- Opening Delimiter -

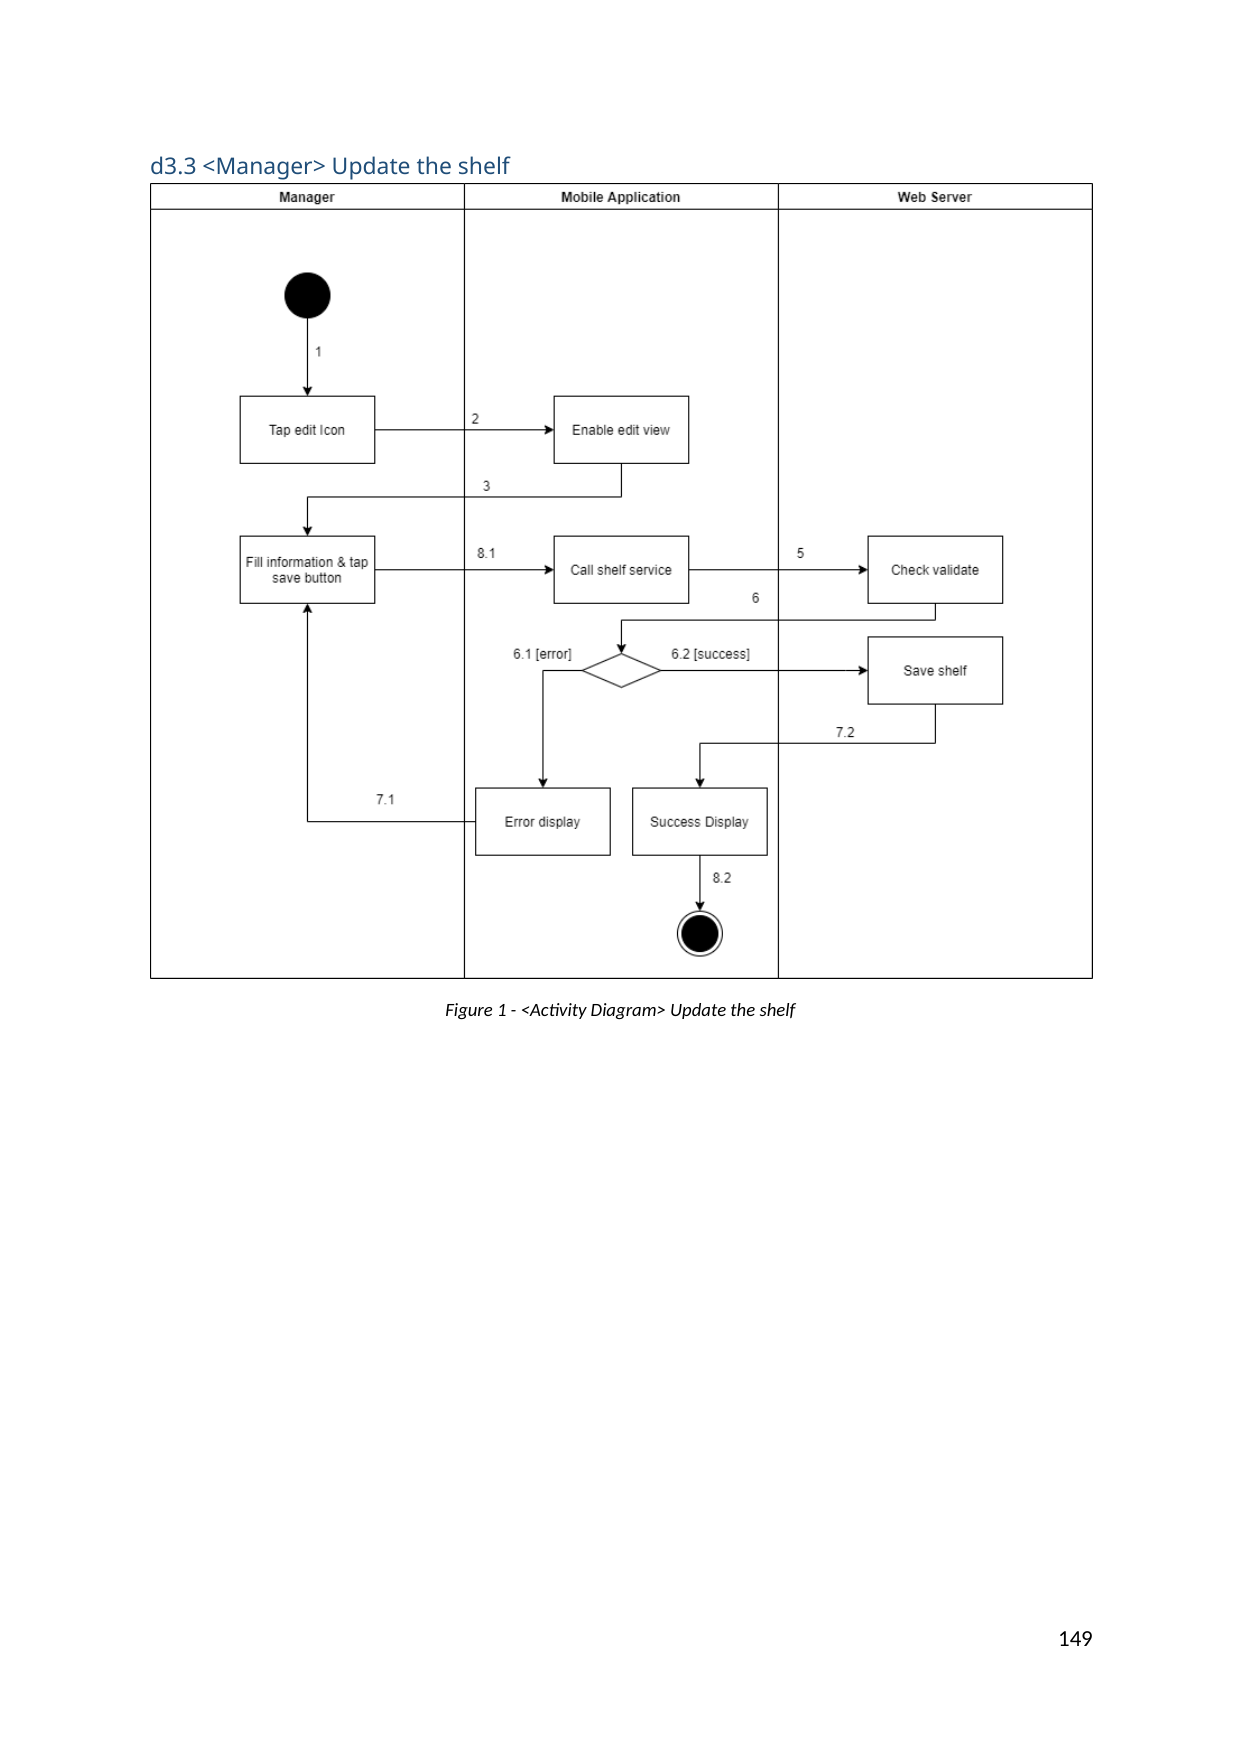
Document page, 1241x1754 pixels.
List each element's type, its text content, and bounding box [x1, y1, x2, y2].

subtitle d3.3 <Manager> Update the shelf [150, 150, 1093, 181]
text Figure 1 - <Activity Diagram> Update the shelf [150, 998, 1093, 1021]
picture [150, 183, 1093, 979]
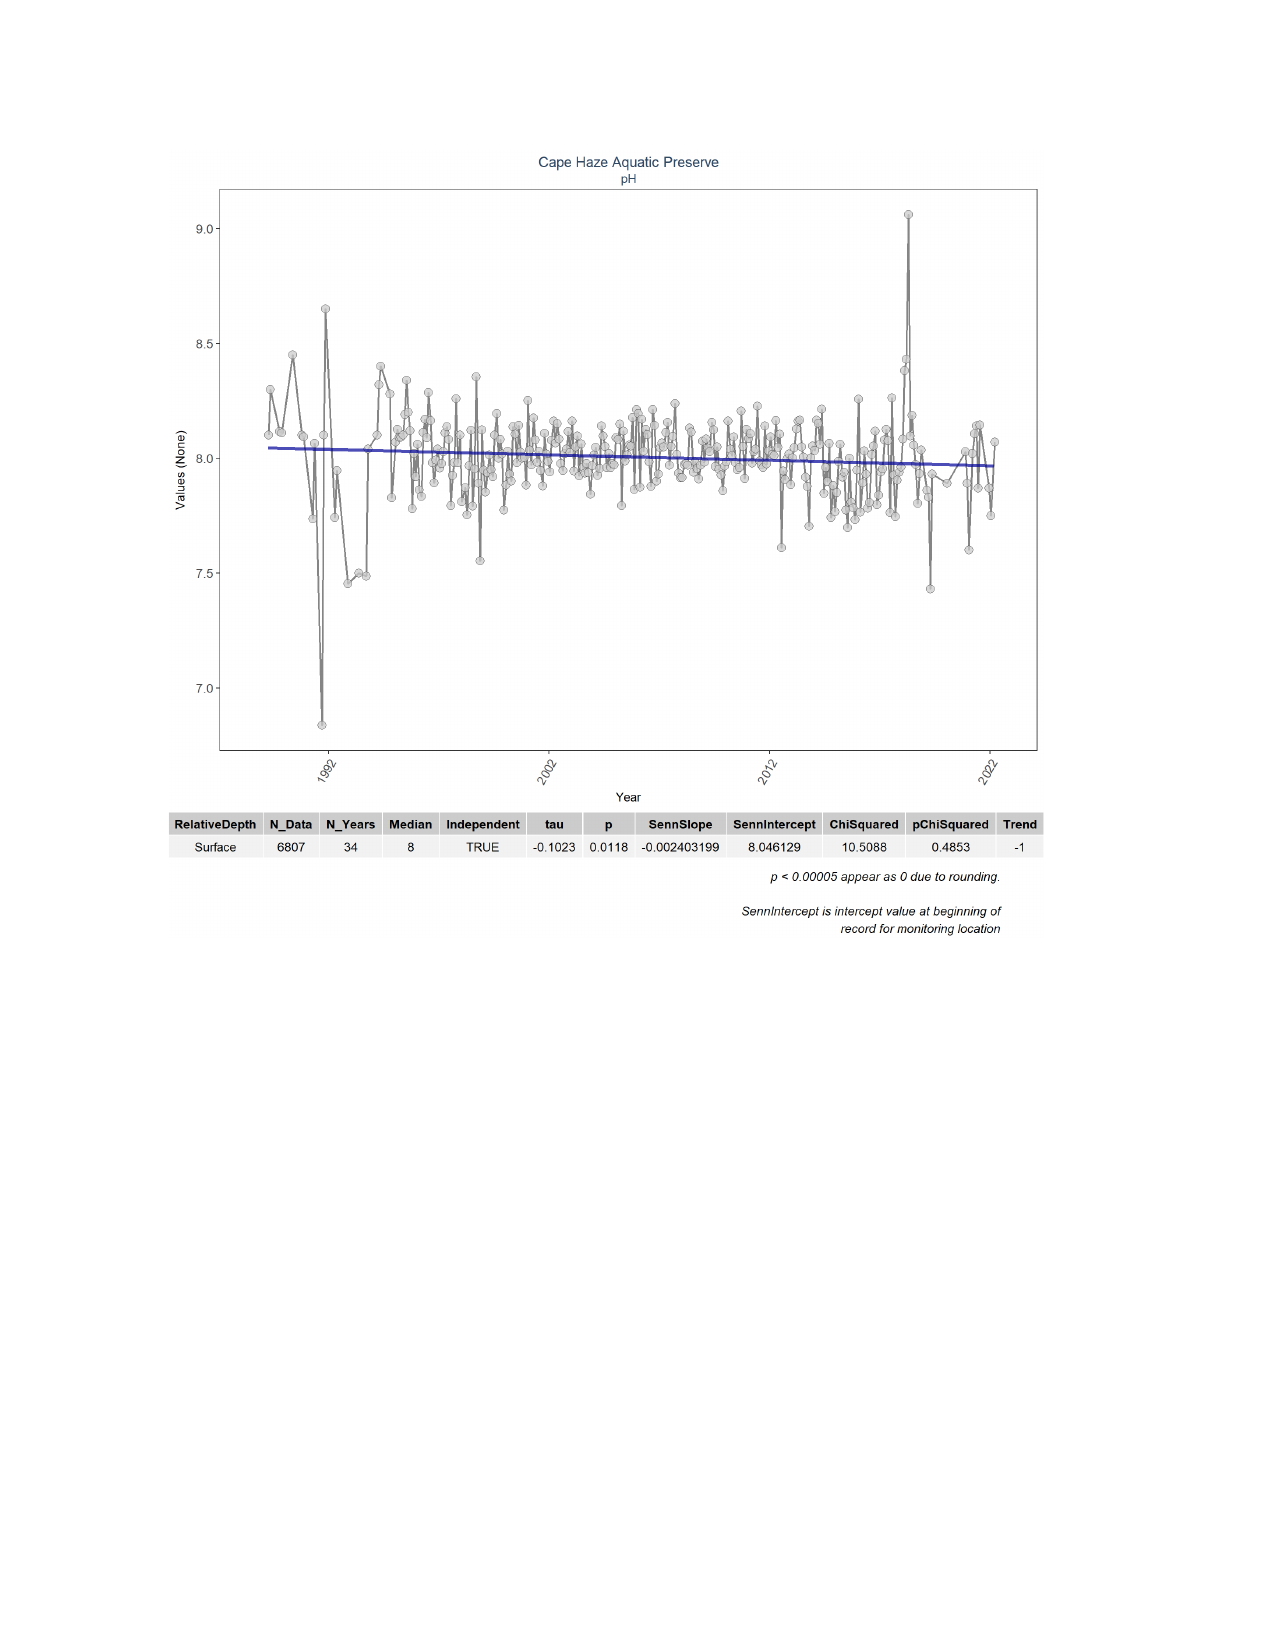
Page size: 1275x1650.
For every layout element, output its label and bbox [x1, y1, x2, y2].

picture [168, 150, 1044, 938]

- Closing Delimiter -

• _Problem details_:
The records above should be output exactly, but without any of their pictures.

• _Reply_:
Document page, 1241x1754 pixels.
List each element's type, its text content, and bounding box [x1, y1, x2, y2].

subtitle d3.3 <Manager> Update the shelf [150, 150, 1093, 181]
text Figure 1 - <Activity Diagram> Update the shelf [150, 998, 1093, 1021]
picture [150, 183, 1093, 979]
Page size: 1275x1650.
For every layout element, output its label and bbox [x1, y1, x2, y2].

picture [168, 150, 1044, 938]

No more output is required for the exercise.